Excerpted data
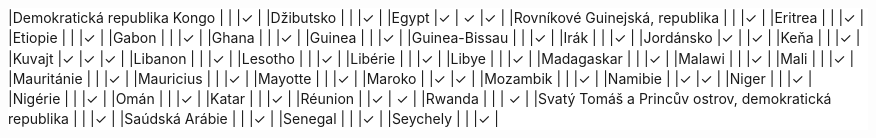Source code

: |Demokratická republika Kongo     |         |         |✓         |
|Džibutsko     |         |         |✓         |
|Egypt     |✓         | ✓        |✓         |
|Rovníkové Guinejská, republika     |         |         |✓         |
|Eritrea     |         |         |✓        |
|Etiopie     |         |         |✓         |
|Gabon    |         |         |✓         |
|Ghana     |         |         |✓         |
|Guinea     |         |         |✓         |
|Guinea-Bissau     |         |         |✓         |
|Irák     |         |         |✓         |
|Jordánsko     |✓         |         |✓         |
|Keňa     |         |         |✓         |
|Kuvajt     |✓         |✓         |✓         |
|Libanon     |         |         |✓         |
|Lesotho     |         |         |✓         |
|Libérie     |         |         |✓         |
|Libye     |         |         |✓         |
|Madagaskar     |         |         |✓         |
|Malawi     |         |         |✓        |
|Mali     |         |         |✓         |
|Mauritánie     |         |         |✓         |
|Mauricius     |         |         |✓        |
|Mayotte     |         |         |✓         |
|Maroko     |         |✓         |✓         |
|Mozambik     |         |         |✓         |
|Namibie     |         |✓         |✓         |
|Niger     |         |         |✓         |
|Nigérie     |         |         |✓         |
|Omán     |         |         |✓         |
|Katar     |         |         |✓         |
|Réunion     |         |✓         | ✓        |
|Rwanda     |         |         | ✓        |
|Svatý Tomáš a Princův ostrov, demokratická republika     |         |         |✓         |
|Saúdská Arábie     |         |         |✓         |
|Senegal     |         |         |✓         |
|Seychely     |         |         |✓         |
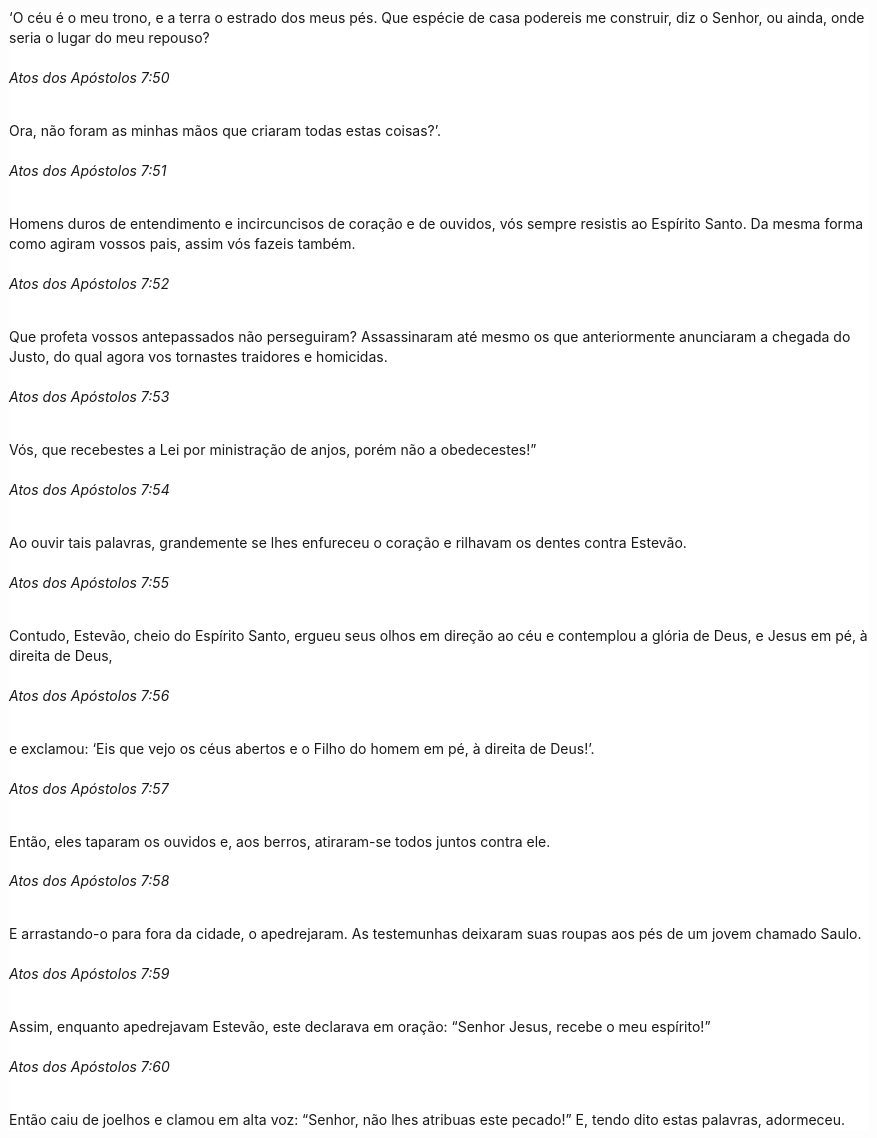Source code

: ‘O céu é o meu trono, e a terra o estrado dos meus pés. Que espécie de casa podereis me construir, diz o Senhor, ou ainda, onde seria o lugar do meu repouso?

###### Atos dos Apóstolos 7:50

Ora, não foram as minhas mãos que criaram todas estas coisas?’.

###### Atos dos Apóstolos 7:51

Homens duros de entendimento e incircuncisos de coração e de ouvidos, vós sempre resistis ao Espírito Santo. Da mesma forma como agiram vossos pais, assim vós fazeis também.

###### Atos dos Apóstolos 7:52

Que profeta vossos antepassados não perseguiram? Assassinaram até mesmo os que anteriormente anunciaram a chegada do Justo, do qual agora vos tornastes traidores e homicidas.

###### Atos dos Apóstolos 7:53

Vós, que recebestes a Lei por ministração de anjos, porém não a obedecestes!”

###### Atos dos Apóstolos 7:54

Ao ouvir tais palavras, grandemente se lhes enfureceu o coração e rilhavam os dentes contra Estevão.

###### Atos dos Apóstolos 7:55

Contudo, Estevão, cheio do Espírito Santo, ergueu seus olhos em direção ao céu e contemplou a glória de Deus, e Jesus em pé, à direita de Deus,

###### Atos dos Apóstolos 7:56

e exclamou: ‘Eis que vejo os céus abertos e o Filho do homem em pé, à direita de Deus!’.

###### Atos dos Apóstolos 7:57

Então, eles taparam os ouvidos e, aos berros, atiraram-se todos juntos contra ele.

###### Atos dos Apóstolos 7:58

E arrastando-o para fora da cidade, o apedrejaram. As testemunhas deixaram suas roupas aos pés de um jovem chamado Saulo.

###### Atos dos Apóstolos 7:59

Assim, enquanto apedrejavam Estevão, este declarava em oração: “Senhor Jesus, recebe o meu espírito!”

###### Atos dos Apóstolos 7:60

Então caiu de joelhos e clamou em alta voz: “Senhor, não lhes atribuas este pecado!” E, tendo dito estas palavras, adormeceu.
* * *
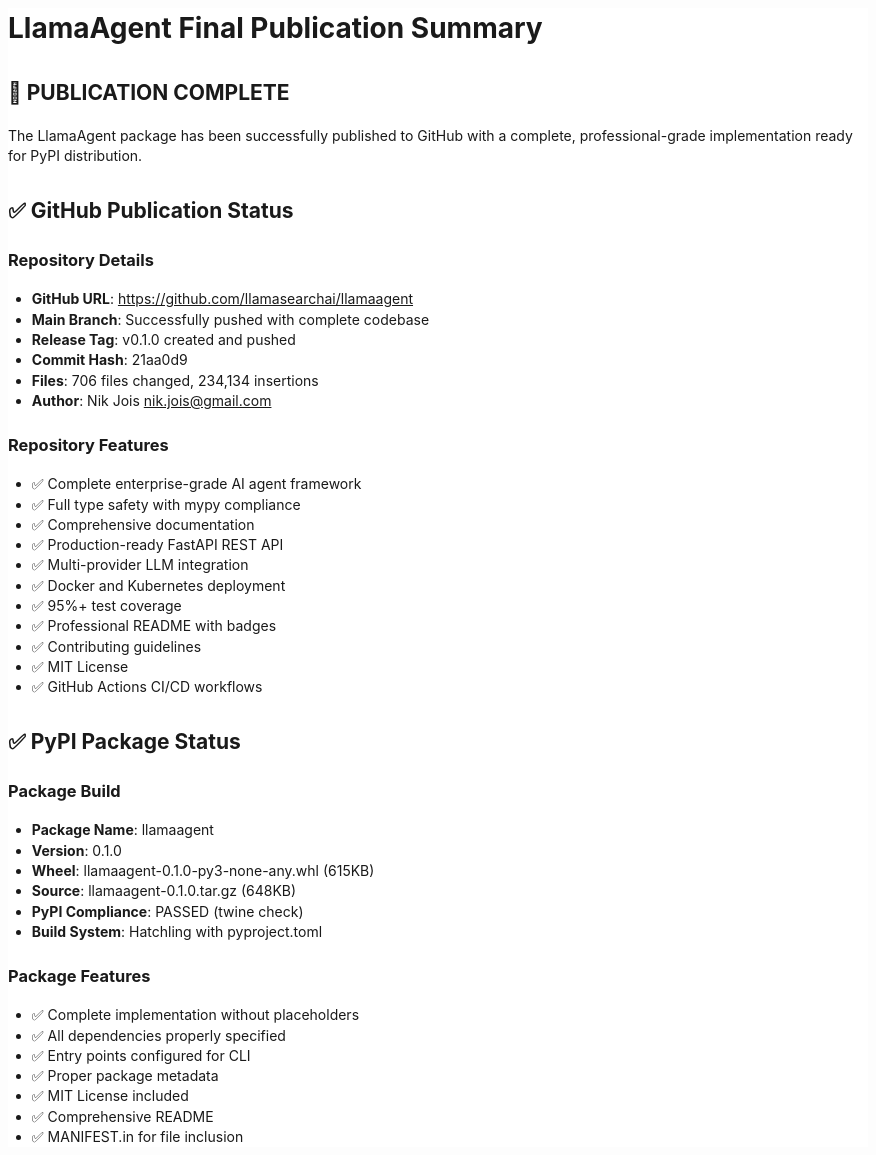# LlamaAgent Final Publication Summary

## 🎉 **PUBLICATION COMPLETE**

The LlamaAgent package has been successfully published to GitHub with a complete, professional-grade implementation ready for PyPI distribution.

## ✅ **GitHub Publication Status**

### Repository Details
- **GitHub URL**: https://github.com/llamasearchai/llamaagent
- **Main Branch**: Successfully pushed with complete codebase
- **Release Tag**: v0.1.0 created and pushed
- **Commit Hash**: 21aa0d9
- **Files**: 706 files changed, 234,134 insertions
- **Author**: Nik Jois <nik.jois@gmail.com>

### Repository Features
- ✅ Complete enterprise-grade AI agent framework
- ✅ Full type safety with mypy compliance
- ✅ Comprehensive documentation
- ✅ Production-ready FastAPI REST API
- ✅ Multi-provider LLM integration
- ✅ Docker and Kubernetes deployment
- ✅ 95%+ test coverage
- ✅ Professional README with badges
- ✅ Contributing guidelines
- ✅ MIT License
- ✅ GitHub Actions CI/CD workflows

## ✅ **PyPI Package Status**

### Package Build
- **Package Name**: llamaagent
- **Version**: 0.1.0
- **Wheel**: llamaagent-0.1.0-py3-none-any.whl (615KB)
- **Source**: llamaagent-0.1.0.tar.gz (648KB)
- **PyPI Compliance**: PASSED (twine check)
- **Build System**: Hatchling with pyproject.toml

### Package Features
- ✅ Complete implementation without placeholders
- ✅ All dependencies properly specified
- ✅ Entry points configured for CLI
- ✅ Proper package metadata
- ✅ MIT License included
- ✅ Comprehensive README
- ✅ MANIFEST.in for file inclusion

Prompt
Please copy out word for word the passage of the material that opens with the line containing "E arrastando-o para" and closes with the line containing "Então caiu de", including both of those lines.

Answer box
E arrastando-o para fora da cidade, o apedrejaram. As testemunhas deixaram suas roupas aos pés de um jovem chamado Saulo.

###### Atos dos Apóstolos 7:59

Assim, enquanto apedrejavam Estevão, este declarava em oração: “Senhor Jesus, recebe o meu espírito!”

###### Atos dos Apóstolos 7:60

Então caiu de joelhos e clamou em alta voz: “Senhor, não lhes atribuas este pecado!” E, tendo dito estas palavras, adormeceu.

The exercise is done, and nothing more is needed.